Conhecer a dimensão do universo e o nosso lugar nele é um requisito de toda a pessoa culta. Infelizmente, muitas pessoas têm ainda crenças aritmeticamente ridículas sobre a verdadeira dimensão do universo. Os números são em si pouco expressivos quando se trata de quantidades astronómicas. De modo que é melhor pensar assim: imagine-se o número de segundos que existe numa hora — são 3600. Portanto, há 86 400 segundos por dia. Se fizer os cálculos para determinar quantos segundos há num ano já está mais perto do que se quer: é que na nossa galáxia há o mesmo número de estrelas que segundos há em três mil anos. E em torno da nossa estrela há nove planetas, o que também acontecerá com muitas outras estrelas. Mas a nossa galáxia não é a única: há cem biliões de galáxias. Qualquer mundividência que não acomode esta realidade é pura e simplesmente provinciana.
Para poder apresentar os aspectos científicos relevantes que conduziram aos diferentes aspectos da moderna teoria do Big Bang, o autor apresenta as teorias de Newton e de Einstein, assim como algumas das descobertas fundamentais da física atómica e até da química. Não se trata, contudo, de falar em segunda mão, com base noutros livros de divulgação.

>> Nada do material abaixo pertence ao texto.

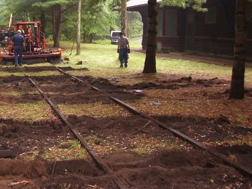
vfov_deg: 26.4
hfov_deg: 34.3
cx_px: 67
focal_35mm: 55
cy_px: 58
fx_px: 400
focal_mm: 6
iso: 80
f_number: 2.7
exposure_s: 1/60
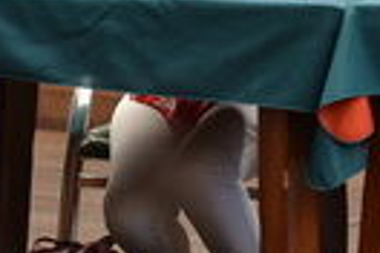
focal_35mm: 238
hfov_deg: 8.6
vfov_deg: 5.7
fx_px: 2512
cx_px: 153
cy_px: -126
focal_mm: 70
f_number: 2.8
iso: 800
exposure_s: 1/500
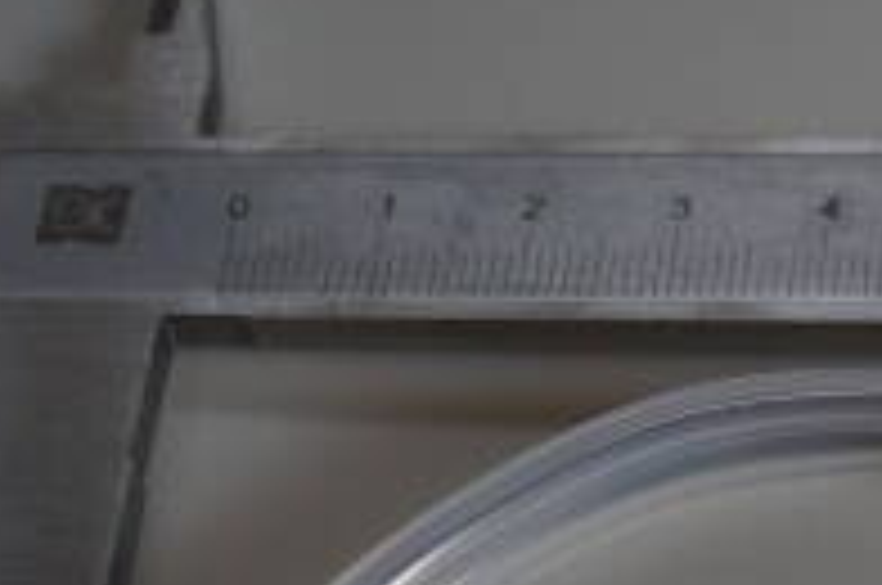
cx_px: 1260
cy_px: 893
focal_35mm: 147
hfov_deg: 13.3
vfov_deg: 9.1
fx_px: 3596
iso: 1000
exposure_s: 1/160
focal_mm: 30
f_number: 4
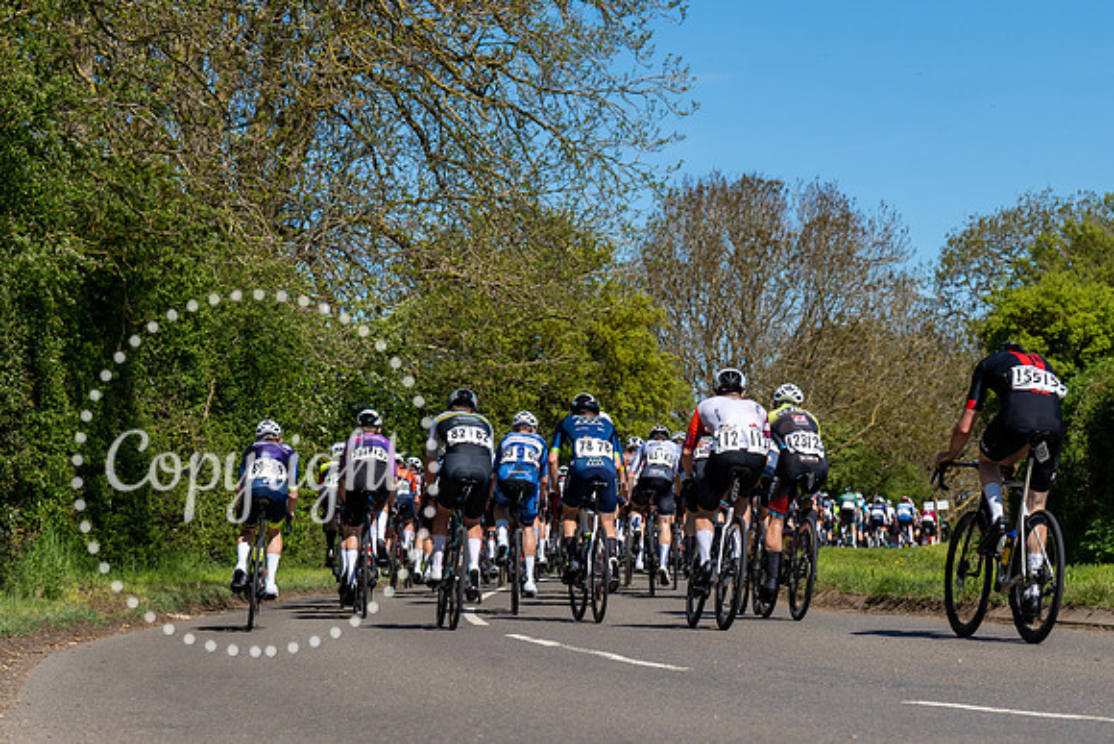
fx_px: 3071
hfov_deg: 20.6
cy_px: 507
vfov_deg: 13.8
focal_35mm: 99
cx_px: 574
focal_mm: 70
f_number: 5.6
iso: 125
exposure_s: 1/1000
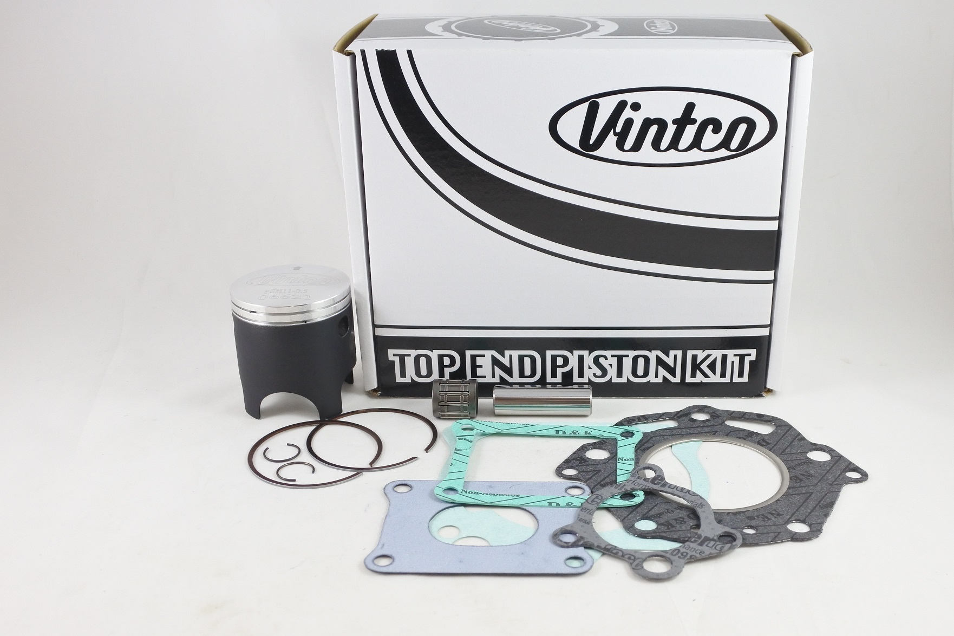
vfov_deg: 38.9
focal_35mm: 34
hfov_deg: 55.8
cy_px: 318
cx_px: 477
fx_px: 901
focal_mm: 12.8
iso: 500
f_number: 4
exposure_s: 1/125
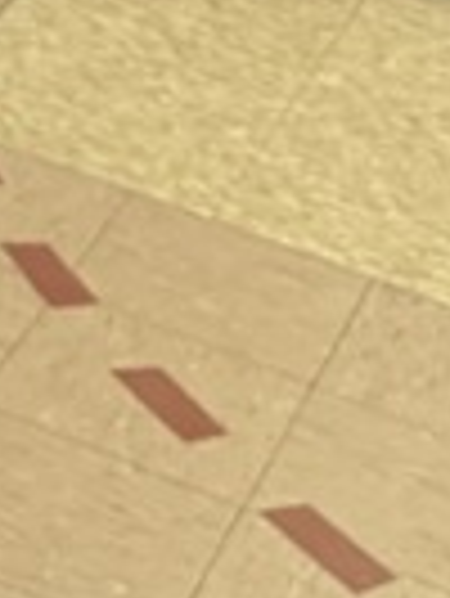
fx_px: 3201
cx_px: -684
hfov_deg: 7.4
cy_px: -1003
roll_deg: -6.4
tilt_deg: -8.9
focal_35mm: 185
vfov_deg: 9.2
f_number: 1.78
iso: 160
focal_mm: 6.76
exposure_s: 1/120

O autor apresenta-nos uma história baseada em fontes primárias, o que lhe permite desfazer injustiças históricas, descrevendo resultados científicos fundamentais que muitas vezes passaram despercebidos no seu tempo, e que ainda hoje não são referidos nos manuais e livros de divulgação.
Por vezes, surpreende descobrir quão ignorantes eram os nossos antepassados mais próximos. Quando a segunda guerra mundial acabou, por exemplo, ainda ninguém sabia que a nossa galáxia é apenas uma entre muitas. O processo de descoberta de que há outras galáxias além da nossa é apresentado de forma fascinante, e mostra bem dois aspectos centrais da ciência: a observação muitíssimo cuidada e precisa, e a argumentação imaginativa.

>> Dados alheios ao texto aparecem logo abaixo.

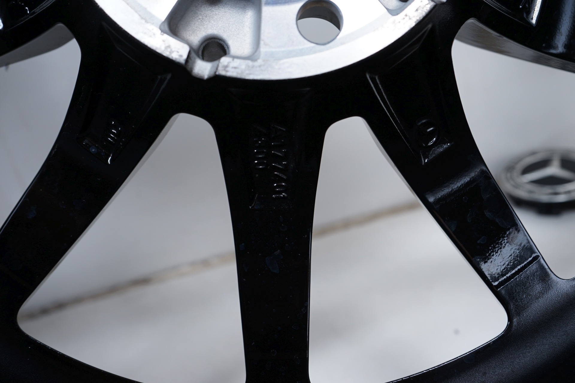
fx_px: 734
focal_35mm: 46
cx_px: 288
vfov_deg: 29.2
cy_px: 192
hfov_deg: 42.8
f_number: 7.1
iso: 250
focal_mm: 46
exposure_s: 1/125
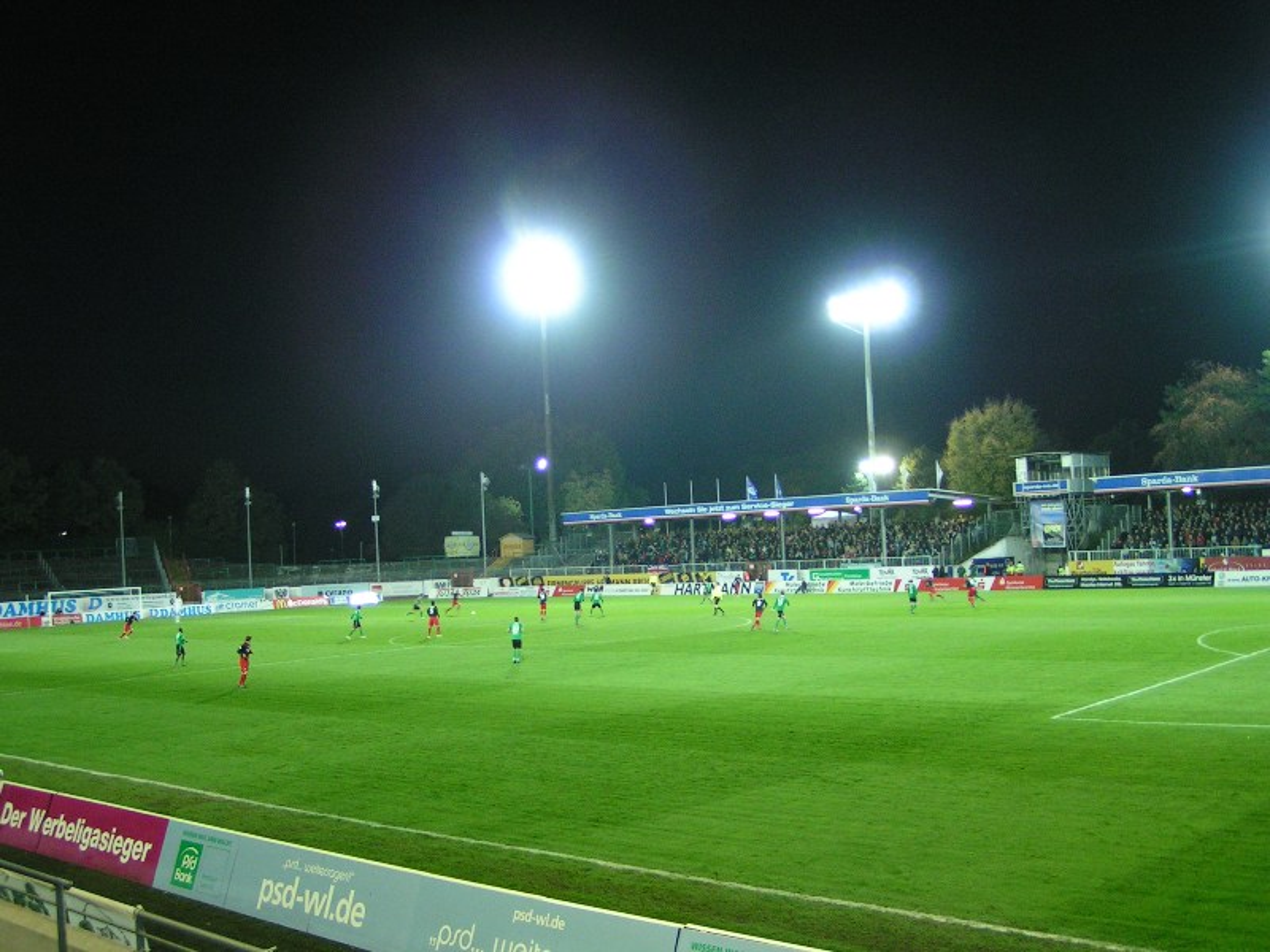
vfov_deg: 37.7
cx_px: 635
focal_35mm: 38
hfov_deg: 49.0
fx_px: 1394
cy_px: 476
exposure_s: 1/30
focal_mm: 5.8
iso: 200
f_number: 2.8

A história termina em 1992 com a medição das variações da radiação de fundo (uma espécie de eco da Grande Explosão) que confirmou o modelo do Big Bang. O jornal inglês Independent publicou nesse ano, no dia 24 de Abril, um arrojado gráfico na primeira página com o título COMO O UNIVERSO COMEÇOU. Para saber a história desta descoberta, devore este livro único.